Exercise prompt
What is needed is an exact copy of the lines in the listing below, from the one with "3. blue water" up to and including the one with "6. green scrubbing pad (0, 551, 123, 638)", with no other lines.

Supplied records

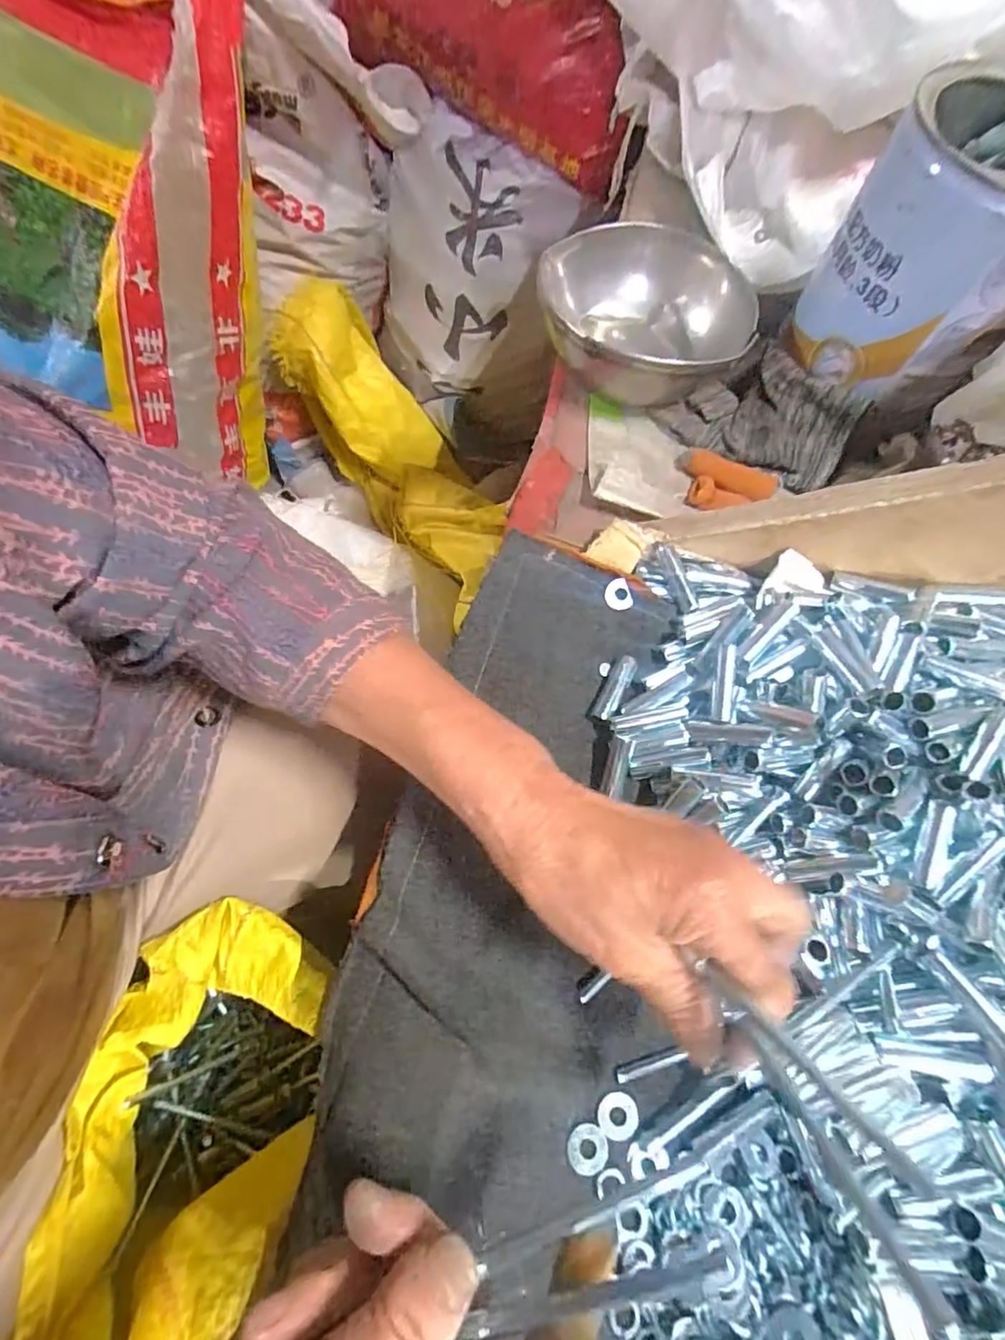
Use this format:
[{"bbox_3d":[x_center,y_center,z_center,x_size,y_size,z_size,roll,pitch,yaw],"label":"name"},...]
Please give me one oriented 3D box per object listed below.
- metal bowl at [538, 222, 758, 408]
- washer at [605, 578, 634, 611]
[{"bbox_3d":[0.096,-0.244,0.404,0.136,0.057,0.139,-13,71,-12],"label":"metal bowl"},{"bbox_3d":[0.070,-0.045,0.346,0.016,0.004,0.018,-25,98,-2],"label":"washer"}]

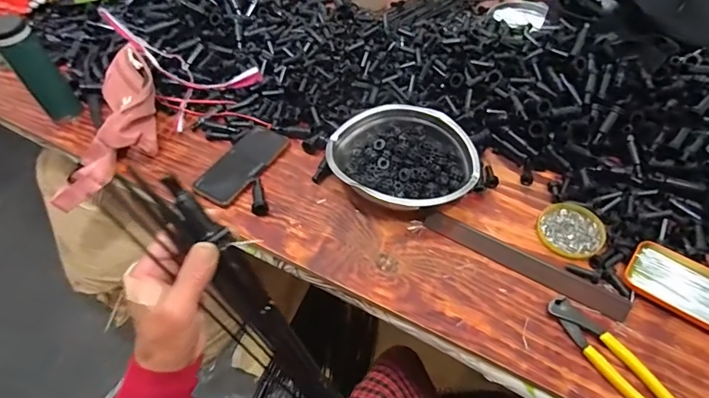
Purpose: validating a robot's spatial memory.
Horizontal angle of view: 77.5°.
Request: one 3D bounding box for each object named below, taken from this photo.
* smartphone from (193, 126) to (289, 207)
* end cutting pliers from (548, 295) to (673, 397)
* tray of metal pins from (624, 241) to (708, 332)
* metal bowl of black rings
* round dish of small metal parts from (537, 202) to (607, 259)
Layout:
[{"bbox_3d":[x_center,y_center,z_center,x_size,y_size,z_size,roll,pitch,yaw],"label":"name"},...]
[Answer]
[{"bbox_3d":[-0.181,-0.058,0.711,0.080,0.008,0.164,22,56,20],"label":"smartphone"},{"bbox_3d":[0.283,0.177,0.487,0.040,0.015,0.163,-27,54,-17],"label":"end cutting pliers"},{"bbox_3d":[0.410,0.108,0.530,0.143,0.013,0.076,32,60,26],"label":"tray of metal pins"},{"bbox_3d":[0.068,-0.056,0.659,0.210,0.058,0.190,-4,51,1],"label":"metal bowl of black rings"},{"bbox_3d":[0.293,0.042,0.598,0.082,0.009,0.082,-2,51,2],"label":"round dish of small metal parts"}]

==

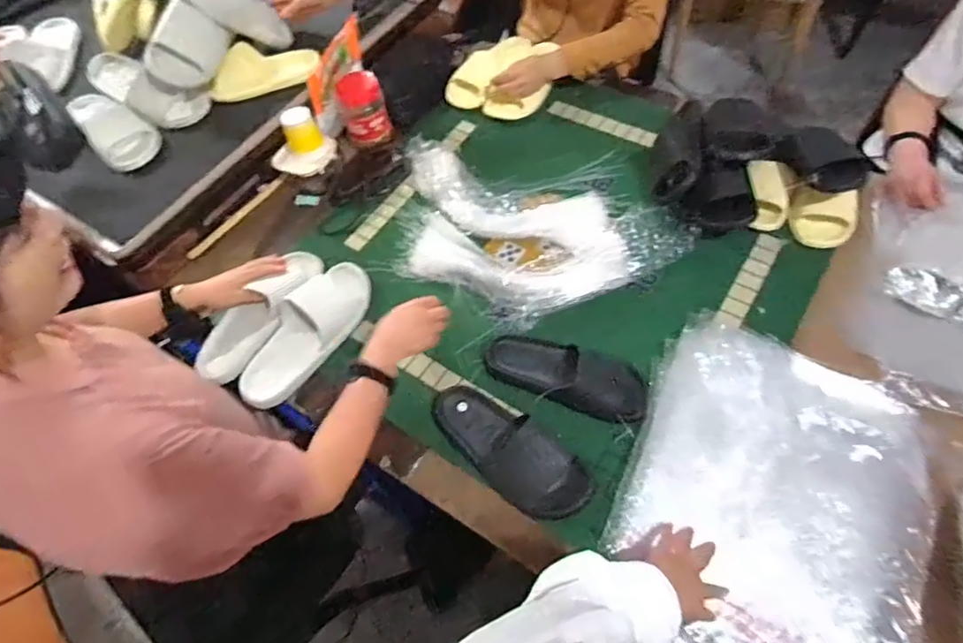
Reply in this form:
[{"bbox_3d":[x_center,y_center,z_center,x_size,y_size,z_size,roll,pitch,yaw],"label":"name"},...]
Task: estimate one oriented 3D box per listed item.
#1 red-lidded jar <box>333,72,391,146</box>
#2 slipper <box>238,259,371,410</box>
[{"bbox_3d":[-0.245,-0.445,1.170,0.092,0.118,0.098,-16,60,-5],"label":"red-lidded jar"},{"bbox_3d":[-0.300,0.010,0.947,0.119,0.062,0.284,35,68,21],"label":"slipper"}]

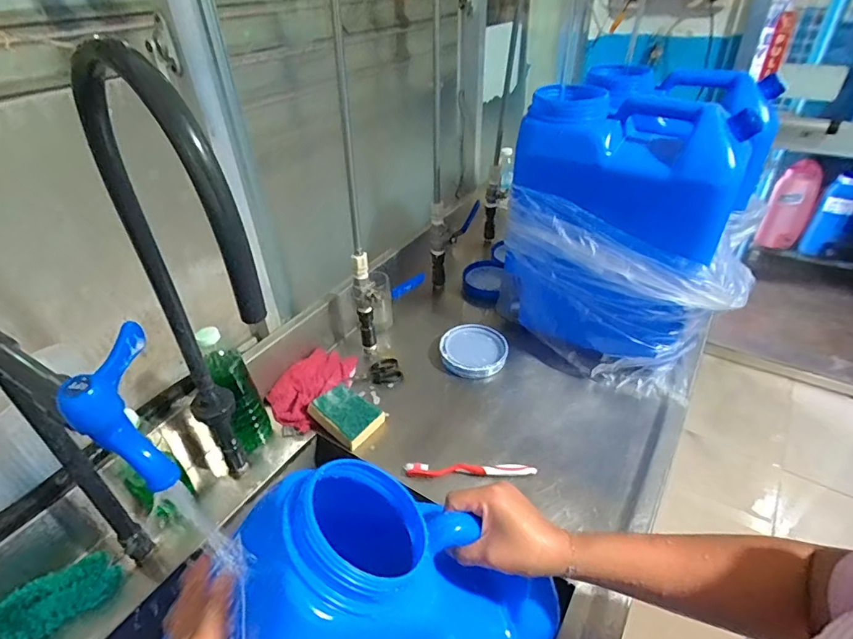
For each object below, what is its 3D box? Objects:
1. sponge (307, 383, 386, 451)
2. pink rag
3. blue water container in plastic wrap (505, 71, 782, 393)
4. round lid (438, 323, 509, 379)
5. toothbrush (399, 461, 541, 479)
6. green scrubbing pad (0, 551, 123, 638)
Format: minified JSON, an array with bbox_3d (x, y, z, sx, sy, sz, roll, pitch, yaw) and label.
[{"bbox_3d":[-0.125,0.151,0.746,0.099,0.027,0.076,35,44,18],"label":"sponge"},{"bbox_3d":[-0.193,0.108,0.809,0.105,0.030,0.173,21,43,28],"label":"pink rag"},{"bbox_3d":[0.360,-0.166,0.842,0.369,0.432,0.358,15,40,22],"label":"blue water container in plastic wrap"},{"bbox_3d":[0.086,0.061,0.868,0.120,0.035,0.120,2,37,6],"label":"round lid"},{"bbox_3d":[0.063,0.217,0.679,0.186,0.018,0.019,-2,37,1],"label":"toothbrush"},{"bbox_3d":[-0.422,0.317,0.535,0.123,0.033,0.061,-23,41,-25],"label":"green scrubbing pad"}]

* * *

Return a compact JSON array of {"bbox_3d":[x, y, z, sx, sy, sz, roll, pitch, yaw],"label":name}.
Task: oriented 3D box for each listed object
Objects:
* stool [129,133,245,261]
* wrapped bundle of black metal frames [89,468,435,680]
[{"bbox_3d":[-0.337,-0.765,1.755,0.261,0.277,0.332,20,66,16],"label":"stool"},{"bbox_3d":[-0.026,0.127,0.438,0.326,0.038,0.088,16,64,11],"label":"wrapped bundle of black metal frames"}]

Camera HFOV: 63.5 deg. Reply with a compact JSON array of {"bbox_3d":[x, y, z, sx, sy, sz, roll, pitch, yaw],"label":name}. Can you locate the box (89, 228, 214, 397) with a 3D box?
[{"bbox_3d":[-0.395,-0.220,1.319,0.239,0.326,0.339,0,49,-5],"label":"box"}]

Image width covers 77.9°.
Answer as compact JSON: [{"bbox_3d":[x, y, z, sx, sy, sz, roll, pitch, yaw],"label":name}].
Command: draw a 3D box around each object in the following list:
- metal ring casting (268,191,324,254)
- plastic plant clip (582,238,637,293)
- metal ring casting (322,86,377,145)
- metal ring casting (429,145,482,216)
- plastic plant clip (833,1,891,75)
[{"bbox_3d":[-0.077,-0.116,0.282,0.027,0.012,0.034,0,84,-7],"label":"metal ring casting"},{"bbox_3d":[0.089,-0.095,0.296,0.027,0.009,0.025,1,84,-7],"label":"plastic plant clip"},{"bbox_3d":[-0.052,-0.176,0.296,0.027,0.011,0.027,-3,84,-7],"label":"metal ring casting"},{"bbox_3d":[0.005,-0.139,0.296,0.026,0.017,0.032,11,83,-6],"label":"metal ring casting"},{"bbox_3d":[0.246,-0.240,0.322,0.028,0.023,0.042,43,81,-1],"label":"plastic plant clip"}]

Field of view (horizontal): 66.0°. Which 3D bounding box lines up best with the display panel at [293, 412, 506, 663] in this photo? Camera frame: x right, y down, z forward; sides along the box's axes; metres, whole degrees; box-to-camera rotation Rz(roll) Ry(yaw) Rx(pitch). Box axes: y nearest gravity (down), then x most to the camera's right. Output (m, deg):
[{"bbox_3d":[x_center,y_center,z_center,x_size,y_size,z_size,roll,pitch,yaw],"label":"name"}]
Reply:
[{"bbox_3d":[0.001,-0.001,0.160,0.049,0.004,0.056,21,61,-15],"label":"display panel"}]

Response to the task
3. blue water container in plastic wrap (505, 71, 782, 393)
4. round lid (438, 323, 509, 379)
5. toothbrush (399, 461, 541, 479)
6. green scrubbing pad (0, 551, 123, 638)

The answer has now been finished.